Com base no relatório “Gartner’s Top Strategic Predictions for 2026 and Beyond”, a consultora prevê transformações radicais até 2027, mas os dados revelam padrões sistemáticos de falha em organizações que adotam inteligência artificial

Para além das previsões: os erros na adoção de IA

As previsões estratégicas da Gartner para 2026-2027 revelam que a velocidade de adoção de Inteligência Artificial (IA) está a criar falhas estruturais que podem custar caro às organizações. Mais importante que saber o que vem aí, é entender onde as organizações estão a falhar.

O paradoxo das competências

Até 2027, 75% dos processos de recrutamento vão exigir certificação em proficiência de IA. Ao mesmo tempo, 50% das organizações vão implementar avaliações “AI-free” obrigatórias.

A Gartner identifica o problema como uma dependência excessiva ligada à erosão mensurável de competências. Estudos sobre os knowledge workers mostram que maior confiança em IA generativa prevê redução no esforço do pensamento crítico. Na educação, os utilizadores intensivos registam quedas de dois dígitos em pontuações de raciocínio. O mecanismo é “cognitive offloading”: transferir raciocínio multietapa de humanos para máquinas, atrofiando capacidades como decomposição de problemas e avaliação de evidências.

Os mais vulneráveis são os profissionais em início de carreira que saltam etapas de validação rigorosa, criando custos para voltar a fazer o mesmo trabalho, em compliance e na qualidade de decisão.
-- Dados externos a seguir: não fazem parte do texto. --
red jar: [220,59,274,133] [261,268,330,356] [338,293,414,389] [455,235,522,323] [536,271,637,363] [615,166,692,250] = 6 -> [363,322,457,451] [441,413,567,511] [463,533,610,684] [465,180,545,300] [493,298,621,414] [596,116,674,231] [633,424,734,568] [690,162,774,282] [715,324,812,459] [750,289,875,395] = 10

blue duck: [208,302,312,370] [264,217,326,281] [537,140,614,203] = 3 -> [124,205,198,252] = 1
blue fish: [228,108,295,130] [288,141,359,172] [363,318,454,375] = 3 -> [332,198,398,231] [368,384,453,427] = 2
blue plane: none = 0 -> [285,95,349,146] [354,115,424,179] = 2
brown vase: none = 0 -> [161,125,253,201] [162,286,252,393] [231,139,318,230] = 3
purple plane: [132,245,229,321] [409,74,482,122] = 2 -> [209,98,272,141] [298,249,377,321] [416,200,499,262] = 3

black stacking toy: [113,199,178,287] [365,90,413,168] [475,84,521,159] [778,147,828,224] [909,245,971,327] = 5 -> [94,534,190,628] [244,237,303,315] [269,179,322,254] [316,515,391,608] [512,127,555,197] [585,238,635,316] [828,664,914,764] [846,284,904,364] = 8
A recomendação é implementar avaliações “AI-free” no recrutamento, auditar workflows onde a confiança excessiva degrada decisões baseadas em evidência e investir em treino de resiliência cognitiva.

Até ao fim de 2026, a Gartner prevê mais de dois mil processos legais por mortes causadas por inteligência artificial devido a guardrails insuficientes. O número parte da extrapolação de padrões em setores críticos como transporte, saúde, finanças ou setor público.
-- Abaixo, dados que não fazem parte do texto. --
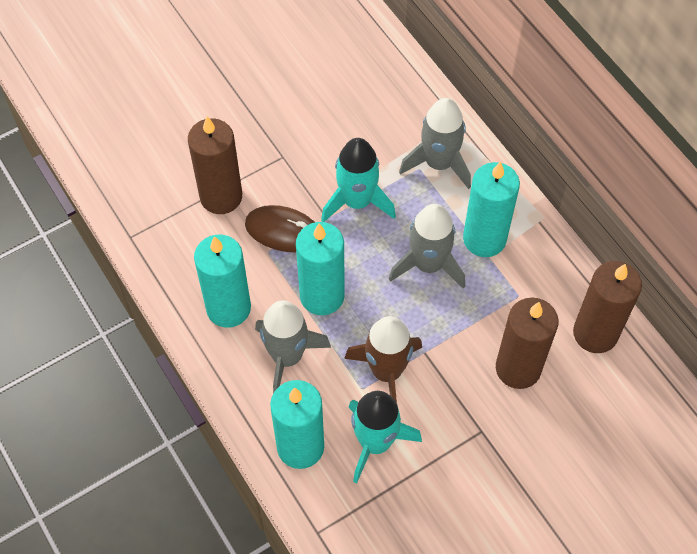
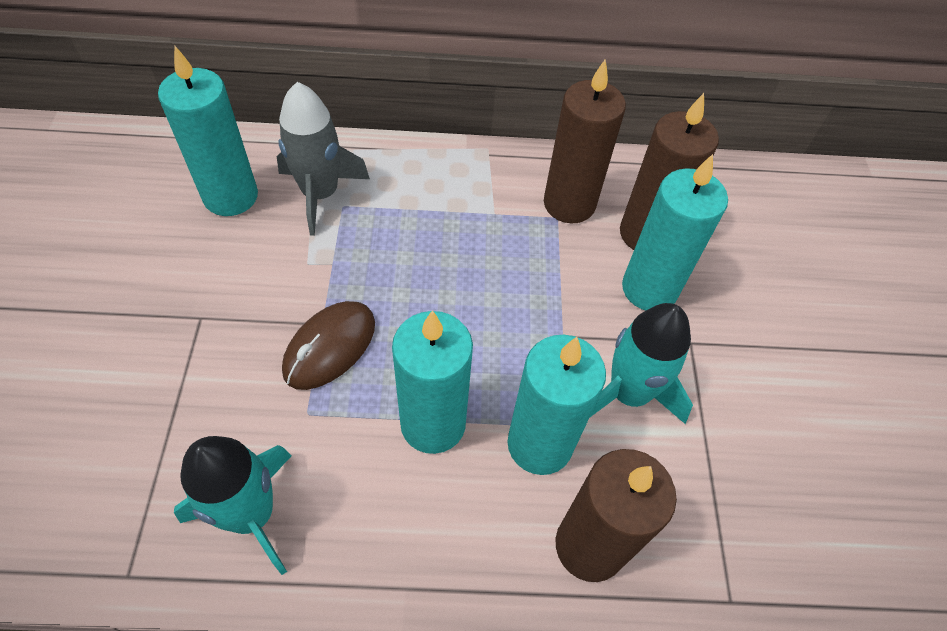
brown rocket: [344,316,422,403] = 1 -> none = 0
grey rocket: [255,300,331,393] [389,204,465,289] [399,98,471,189] = 3 -> [276,82,370,236] = 1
O problema fundamental são os sistemas black- -box que não podem ser explicados, interpretados ou auditados. Quando os modelos ou os agentes não são transparentes, os problemas não podem ser diagnosticados antes (ou depois) de causaram danos fatais. Os dados de má qualidade vão dar lugar ao “garbage in, tragedy out”. Os falsos positivos (identificar situação segura como perigosa) e os falsos negativos (falhar em identificar ações potencialmente fatais) tornam-se em questões de vida ou morte.
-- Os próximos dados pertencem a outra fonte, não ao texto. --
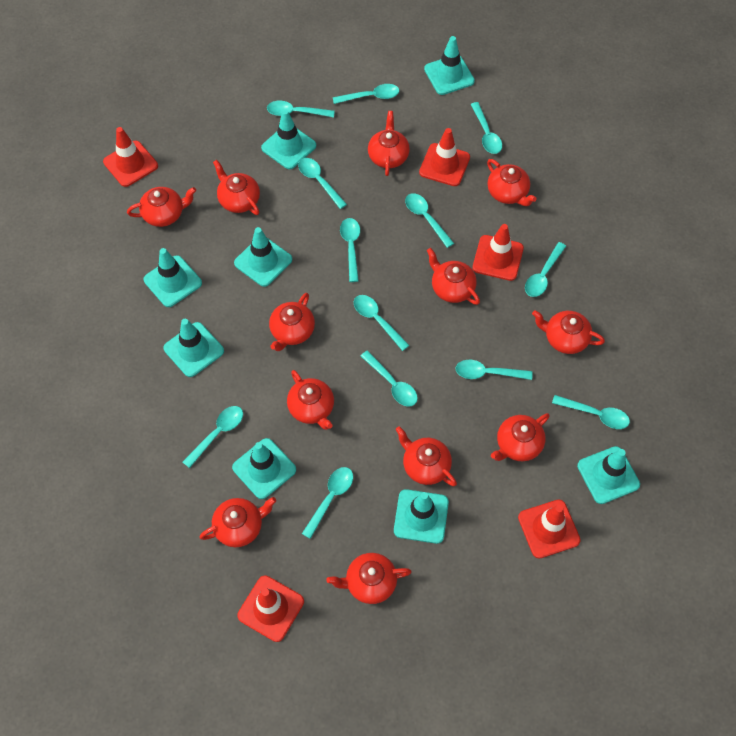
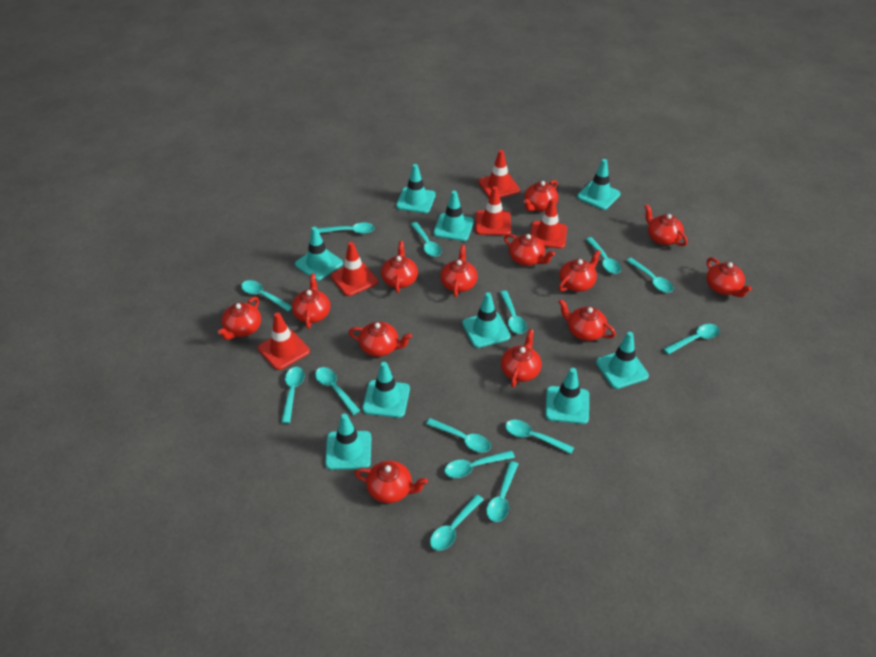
red teapot: [127,187,196,227] [199,497,276,547] [213,160,260,215] [269,293,315,351] [287,370,334,430] [326,553,411,604] [368,111,410,176] [395,426,457,486] [426,248,480,305] [487,159,537,206] [491,413,550,461] [532,310,605,354] = 12 -> [218,297,261,340] [292,274,330,329] [349,322,412,357] [355,461,428,503] [381,241,418,293] [440,245,477,297] [501,329,542,387] [504,234,555,266] [524,180,558,212] [559,250,601,292] [559,299,616,341] [644,204,688,246] [706,257,752,297] = 13
turquoise spoon: [183,406,243,468] [267,101,335,118] [298,158,347,209] [302,467,353,539] [333,84,399,104] [340,218,360,282] [354,295,410,351] [361,351,418,407] [405,193,454,248] [455,360,533,380] [470,102,502,154] [525,242,566,297] [552,395,630,429] = 13 -> [241,280,292,312] [281,367,305,423] [315,367,360,415] [317,222,375,234] [411,222,442,257] [426,418,491,452] [430,494,484,551] [444,451,515,478] [486,461,518,522] [500,291,527,334] [505,420,574,454] [586,237,621,274] [626,258,674,293] [664,324,720,355] = 14
turquoise traffic cone: [143,248,202,307] [163,319,224,377] [232,438,296,499] [234,227,292,287] [261,109,316,169] [394,489,449,544] [424,36,475,95] [577,446,640,504] = 8 -> [295,227,343,281] [325,413,371,470] [362,362,410,418] [396,164,436,213] [434,191,474,241] [462,292,510,348] [545,368,589,424] [577,159,621,210] [596,332,649,389] = 9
A falha não é tecnológica, mas sim de governança. As organizações não têm estabelecido procedimentos rigorosos de revisão de casos de uso avaliando os riscos técnicos, legais, éticos e de segurança. Não ativaram princípios de segurança. Não construíram frameworks de gestão de risco que endereçam especificamente o dano humano.

A recomendação passa por criar procedimentos de revisão rigorosos, institucionalizar frameworks de compliance legal, melhorar a qualidade e a governança dos dados em áreas onde os erros de IA são catastróficos e combinar fail-safes de IA e humanos – uma decisão aumentada em vez de automação pura.

Fragmentação regulatória

Entre o primeiro trimestre de 2024 e 2025, os países propuseram mais de mil ações legislativas sobre inteligência artificial, uma ordem de magnitude mais rápida do que o RGPD. Até 2027, a regulação fragmentada vai cobrir 50% das economias globais, forçando cinco mil milhões em investimento de compliance.

A complexidade é estrutural: 62% é regulação geral de IA, 14% setorial, 24% ocupacional. Três camadas sobrepostas, mas uma variação geográfica em grande escala, até porque as multinacionais enfrentam um compliance diferente em cada região e sem um framework unificado.

O investimento médio em software de governança de IA é de cem mil dólares anuais, mas isto não resolve a fragmentação. A falha comum é tratar o compliance como um checkbox e não como governança integrada. A Gartner recomenda uma abordagem unificada que reduz regulações múltiplas de forma uniforme de características e obrigações, foco em casos de uso de alto risco e garantir que as unidades de negócio têm responsabilidades claras de governança.

Falhas organizacionais

As previsões da Gartner não são apenas sobre tecnologias, mas também sobre falhas organizacionais previsíveis. Os early adopters já estão a cometer erros, como a atrofia cognitiva ou falhas de governança. A questão é se as restantes organizações vão aprender com eles.